Gut bekleidet
Kleider machen Leute – überall, auch in der Uni. Davon können wir uns einfach nicht freimachen.
Die Uni ist ein Laufsteg. Studierende fungieren als Models und Designer in Personalunion. Kleidung ist das erste Statement, das man abgibt. Sie verrät etwas über den Träger, dessen Geschmack, Einstellung zum Leben, seine Herkunft, Ziele im Leben und die aktuelle Stimmungslage. Schon aus diesem Grund wird sich eine reine FKK-Gesellschaft niemals durchsetzen können: Kleidung als stumme Aussage würde einfach fehlen und es unnötig erschweren, etwas über sich auszusagen und über andere herauszufinden.
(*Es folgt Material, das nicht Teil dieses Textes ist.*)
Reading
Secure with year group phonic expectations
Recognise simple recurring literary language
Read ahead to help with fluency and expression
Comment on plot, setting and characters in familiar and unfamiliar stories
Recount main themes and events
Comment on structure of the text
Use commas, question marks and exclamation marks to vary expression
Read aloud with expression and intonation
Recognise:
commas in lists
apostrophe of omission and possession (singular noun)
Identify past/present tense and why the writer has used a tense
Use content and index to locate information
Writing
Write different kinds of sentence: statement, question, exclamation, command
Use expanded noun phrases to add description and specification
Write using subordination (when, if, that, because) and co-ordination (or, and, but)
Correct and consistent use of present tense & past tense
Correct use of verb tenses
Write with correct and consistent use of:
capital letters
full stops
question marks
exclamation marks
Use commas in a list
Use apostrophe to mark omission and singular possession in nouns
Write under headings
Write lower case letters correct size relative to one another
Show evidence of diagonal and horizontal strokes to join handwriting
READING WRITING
Gemeinhin gilt für die eigene Präsentation , dass sie einen gut dastehen lassen soll. Man möchte von seiner Umwelt positiv wahrgenommen werden, nicht als ungepflegt gelten und die eigene Persönlichkeit ausleben. Das Abweichen von diesem Ideal ist natürlich auch eine Aussage über die eigene Position in der und zur Gesellschaft. Für viele Studenten ist die Uni die wichtigste Möglichkeit, sich der Öffentlichkeit zu präsentieren. Hier können sie sich mit anderen vergleichen, ihren eigenen Stil suchen, testen und weiterentwickeln. Als Inspirationsquelle genügt ein aufmerksamer Blick in die Mensa: individueller Kleiderstil, Haute-Couture- Lady, Normalos, „Ich hasse Shoppen“-Zombie, lässige Sportskanone, Intellektuelle im karierten Hemd und „Trendsetter“ à la Nerdbrille. Jeder stellt seinen eigenen Look zusammen, der Kreativität sind keine Grenzen gesetzt, und erlaubt ist das, worin man sich wohlfühlt.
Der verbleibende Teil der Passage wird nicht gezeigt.